• [WHAT IS EXPECTED]: Where a line below includes the word "cafetiere", copy that line.

• [Stored data entries]:
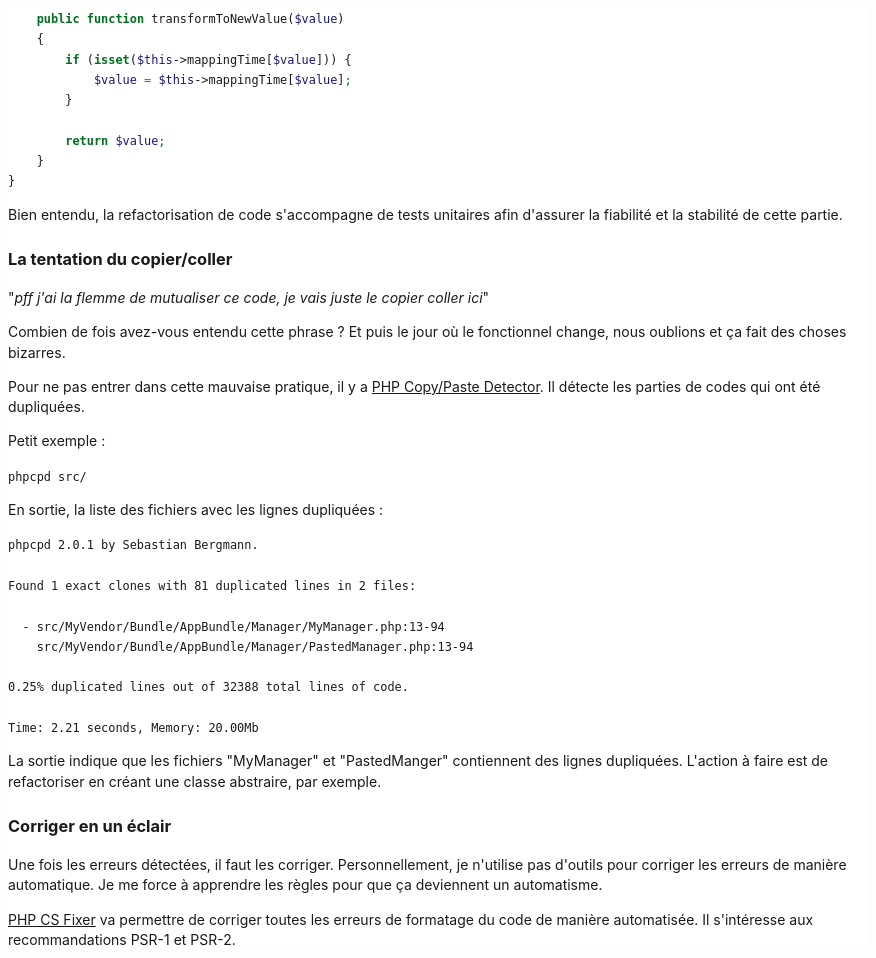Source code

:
 ```php
    public function transformToNewValue($value)
    {
        if (isset($this->mappingTime[$value])) {
            $value = $this->mappingTime[$value];
        }

        return $value;
    }
}
```

Bien entendu, la refactorisation de code s'accompagne de tests unitaires afin d'assurer la fiabilité et la stabilité de cette partie.

### La tentation du copier/coller

"*pff j'ai la flemme de mutualiser ce code, je vais juste le copier coller ici*"

Combien de fois avez-vous entendu cette phrase ? Et puis le jour où le fonctionnel change, nous oublions et ça fait des choses bizarres.

Pour ne pas entrer dans cette mauvaise pratique, il y a [PHP Copy/Paste Detector](https://github.com/sebastianbergmann/phpcpd "Github PHP CPD"). Il détecte les parties de codes qui ont été dupliquées.

Petit exemple :

```sh
phpcpd src/
```

En sortie, la liste des fichiers avec les lignes dupliquées :

```
phpcpd 2.0.1 by Sebastian Bergmann.

Found 1 exact clones with 81 duplicated lines in 2 files:

  - src/MyVendor/Bundle/AppBundle/Manager/MyManager.php:13-94
    src/MyVendor/Bundle/AppBundle/Manager/PastedManager.php:13-94

0.25% duplicated lines out of 32388 total lines of code.

Time: 2.21 seconds, Memory: 20.00Mb
```

La sortie indique que les fichiers "MyManager" et "PastedManger" contiennent des lignes dupliquées. L'action à faire est de refactoriser en créant une classe abstraire, par exemple.

### Corriger en un éclair

Une fois les erreurs détectées, il faut les corriger. Personnellement, je n'utilise pas d'outils pour corriger les erreurs de manière automatique. Je me force à apprendre les règles pour que ça deviennent un automatisme.

[PHP CS Fixer](https://github.com/FriendsOfPHP/PHP-CS-Fixer "Github PHP CS Fixer") va permettre de corriger toutes les erreurs de formatage du code de manière automatisée. Il s'intéresse aux recommandations PSR-1 et PSR-2.
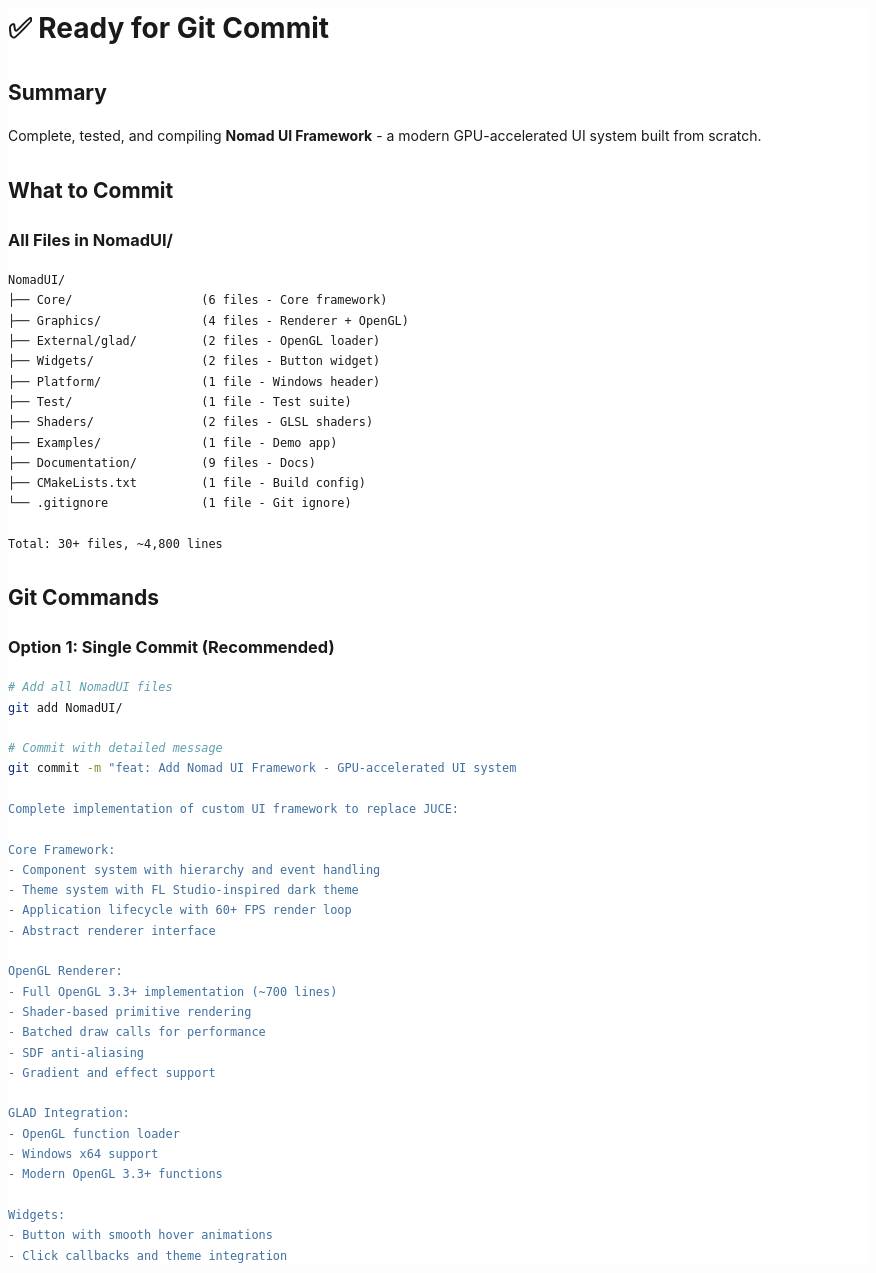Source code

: # ✅ Ready for Git Commit

## Summary

Complete, tested, and compiling **Nomad UI Framework** - a modern GPU-accelerated UI system built from scratch.

## What to Commit

### All Files in NomadUI/
```
NomadUI/
├── Core/                  (6 files - Core framework)
├── Graphics/              (4 files - Renderer + OpenGL)
├── External/glad/         (2 files - OpenGL loader)
├── Widgets/               (2 files - Button widget)
├── Platform/              (1 file - Windows header)
├── Test/                  (1 file - Test suite)
├── Shaders/               (2 files - GLSL shaders)
├── Examples/              (1 file - Demo app)
├── Documentation/         (9 files - Docs)
├── CMakeLists.txt         (1 file - Build config)
└── .gitignore             (1 file - Git ignore)

Total: 30+ files, ~4,800 lines
```

## Git Commands

### Option 1: Single Commit (Recommended)

```bash
# Add all NomadUI files
git add NomadUI/

# Commit with detailed message
git commit -m "feat: Add Nomad UI Framework - GPU-accelerated UI system

Complete implementation of custom UI framework to replace JUCE:

Core Framework:
- Component system with hierarchy and event handling
- Theme system with FL Studio-inspired dark theme
- Application lifecycle with 60+ FPS render loop
- Abstract renderer interface

OpenGL Renderer:
- Full OpenGL 3.3+ implementation (~700 lines)
- Shader-based primitive rendering
- Batched draw calls for performance
- SDF anti-aliasing
- Gradient and effect support

GLAD Integration:
- OpenGL function loader
- Windows x64 support
- Modern OpenGL 3.3+ functions

Widgets:
- Button with smooth hover animations
- Click callbacks and theme integration
```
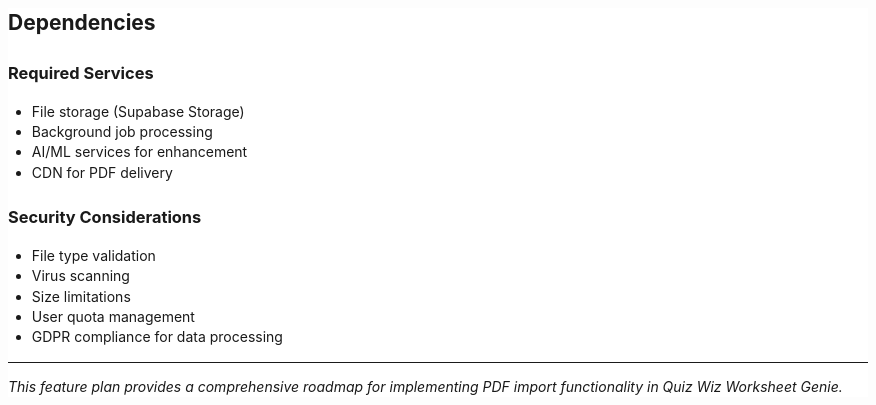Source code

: ## Dependencies

### Required Services
- File storage (Supabase Storage)
- Background job processing
- AI/ML services for enhancement
- CDN for PDF delivery

### Security Considerations
- File type validation
- Virus scanning
- Size limitations
- User quota management
- GDPR compliance for data processing

---

*This feature plan provides a comprehensive roadmap for implementing PDF import functionality in Quiz Wiz Worksheet Genie.*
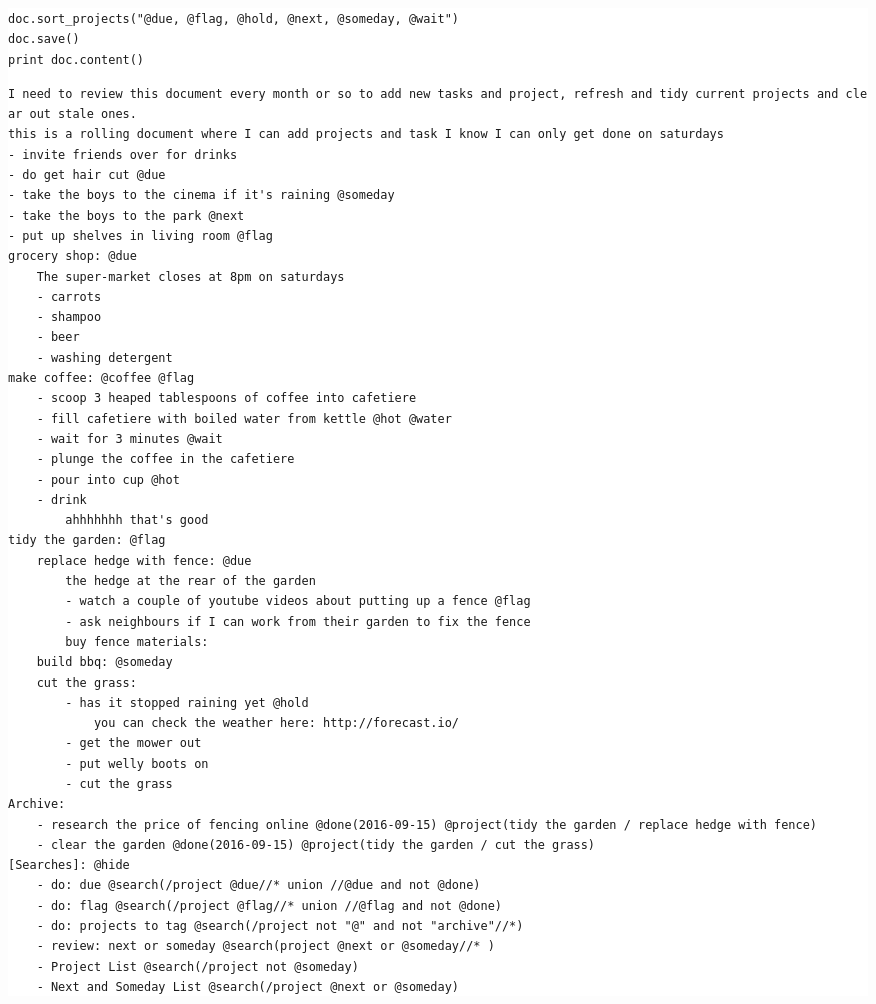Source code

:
 ``` sourceCode
doc.sort_projects("@due, @flag, @hold, @next, @someday, @wait")
doc.save()
print doc.content()
```

``` sourceCode
I need to review this document every month or so to add new tasks and project, refresh and tidy current projects and clear out stale ones.
this is a rolling document where I can add projects and task I know I can only get done on saturdays
- invite friends over for drinks
- do get hair cut @due
- take the boys to the cinema if it's raining @someday
- take the boys to the park @next
- put up shelves in living room @flag
grocery shop: @due
    The super-market closes at 8pm on saturdays
    - carrots
    - shampoo
    - beer
    - washing detergent
make coffee: @coffee @flag
    - scoop 3 heaped tablespoons of coffee into cafetiere
    - fill cafetiere with boiled water from kettle @hot @water
    - wait for 3 minutes @wait
    - plunge the coffee in the cafetiere 
    - pour into cup @hot
    - drink
        ahhhhhhh that's good
tidy the garden: @flag
    replace hedge with fence: @due
        the hedge at the rear of the garden
        - watch a couple of youtube videos about putting up a fence @flag
        - ask neighbours if I can work from their garden to fix the fence
        buy fence materials:
    build bbq: @someday
    cut the grass:
        - has it stopped raining yet @hold
            you can check the weather here: http://forecast.io/
        - get the mower out
        - put welly boots on
        - cut the grass
Archive:
    - research the price of fencing online @done(2016-09-15) @project(tidy the garden / replace hedge with fence)
    - clear the garden @done(2016-09-15) @project(tidy the garden / cut the grass)
[Searches]: @hide
    - do: due @search(/project @due//* union //@due and not @done)
    - do: flag @search(/project @flag//* union //@flag and not @done)
    - do: projects to tag @search(/project not "@" and not "archive"//*)
    - review: next or someday @search(project @next or @someday//* )
    - Project List @search(/project not @someday)
    - Next and Someday List @search(/project @next or @someday)
```
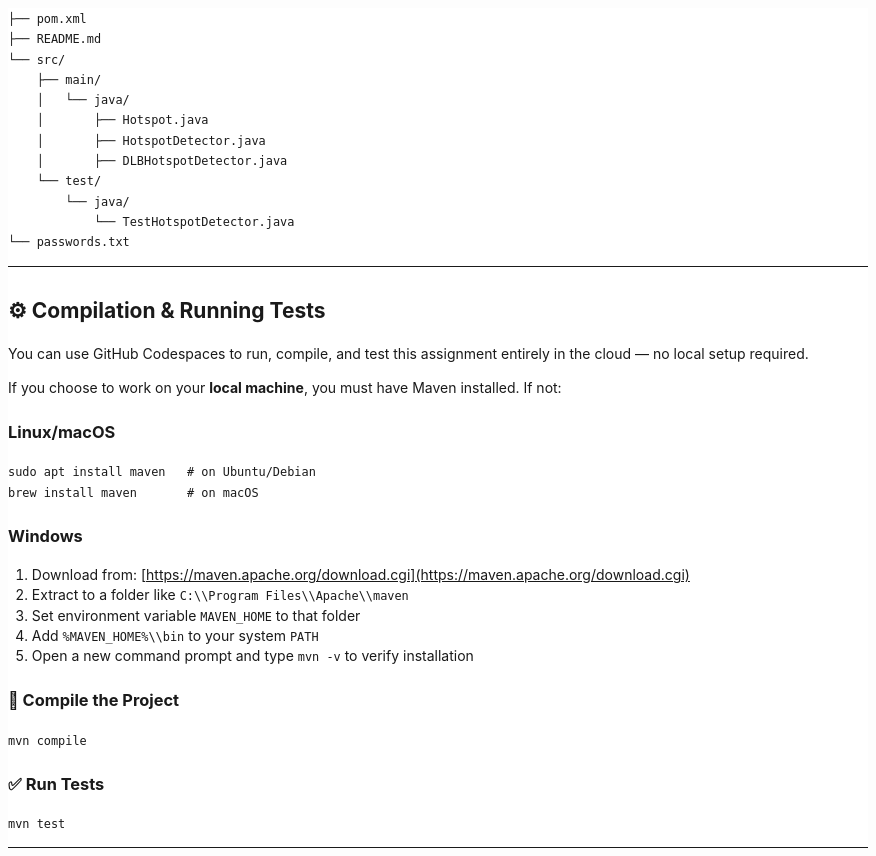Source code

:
 ```plain
├── pom.xml
├── README.md
└── src/
    ├── main/
    │   └── java/
    │       ├── Hotspot.java
    │       ├── HotspotDetector.java
    │       ├── DLBHotspotDetector.java
    └── test/
        └── java/
            └── TestHotspotDetector.java
└── passwords.txt
```
---

## **⚙️ Compilation & Running Tests**

You can use GitHub Codespaces to run, compile, and test this assignment entirely in the cloud — no local setup required.

If you choose to work on your **local machine**, you must have Maven installed. If not:

### **Linux/macOS**

```
sudo apt install maven   # on Ubuntu/Debian
brew install maven       # on macOS

```

### **Windows**

1. Download from: [https://maven.apache.org/download.cgi](https://maven.apache.org/download.cgi)
2. Extract to a folder like `C:\\Program Files\\Apache\\maven`
3. Set environment variable `MAVEN_HOME` to that folder
4. Add `%MAVEN_HOME%\\bin` to your system `PATH`
5. Open a new command prompt and type `mvn -v` to verify installation

### **🔨 Compile the Project**

```
mvn compile

```

### **✅ Run Tests**

```
mvn test

```

---
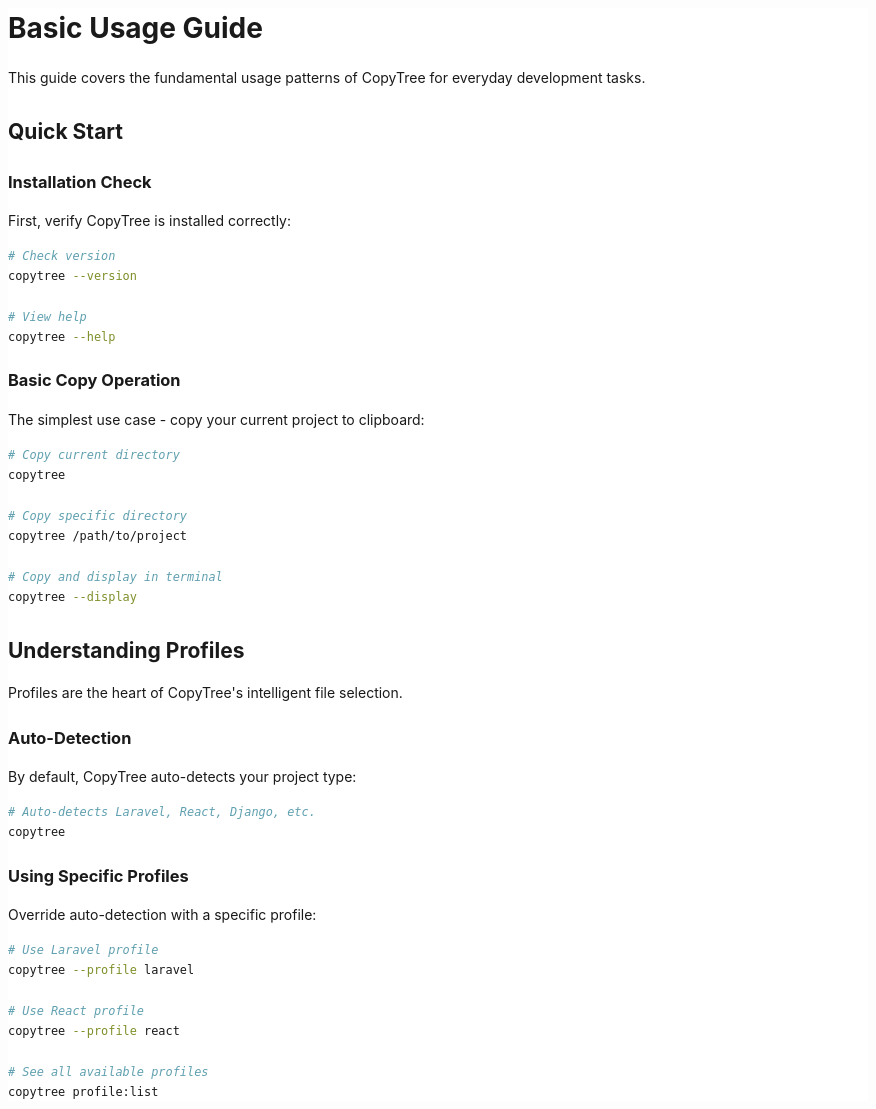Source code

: # Basic Usage Guide

This guide covers the fundamental usage patterns of CopyTree for everyday development tasks.

## Quick Start

### Installation Check

First, verify CopyTree is installed correctly:

```bash
# Check version
copytree --version

# View help
copytree --help
```

### Basic Copy Operation

The simplest use case - copy your current project to clipboard:

```bash
# Copy current directory
copytree

# Copy specific directory
copytree /path/to/project

# Copy and display in terminal
copytree --display
```

## Understanding Profiles

Profiles are the heart of CopyTree's intelligent file selection.

### Auto-Detection

By default, CopyTree auto-detects your project type:

```bash
# Auto-detects Laravel, React, Django, etc.
copytree
```

### Using Specific Profiles

Override auto-detection with a specific profile:

```bash
# Use Laravel profile
copytree --profile laravel

# Use React profile
copytree --profile react

# See all available profiles
copytree profile:list
```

• [COMPLETED TASK]:
    - scoop 3 heaped tablespoons of coffee into cafetiere
    - fill cafetiere with boiled water from kettle @hot @water
    - plunge the coffee in the cafetiere 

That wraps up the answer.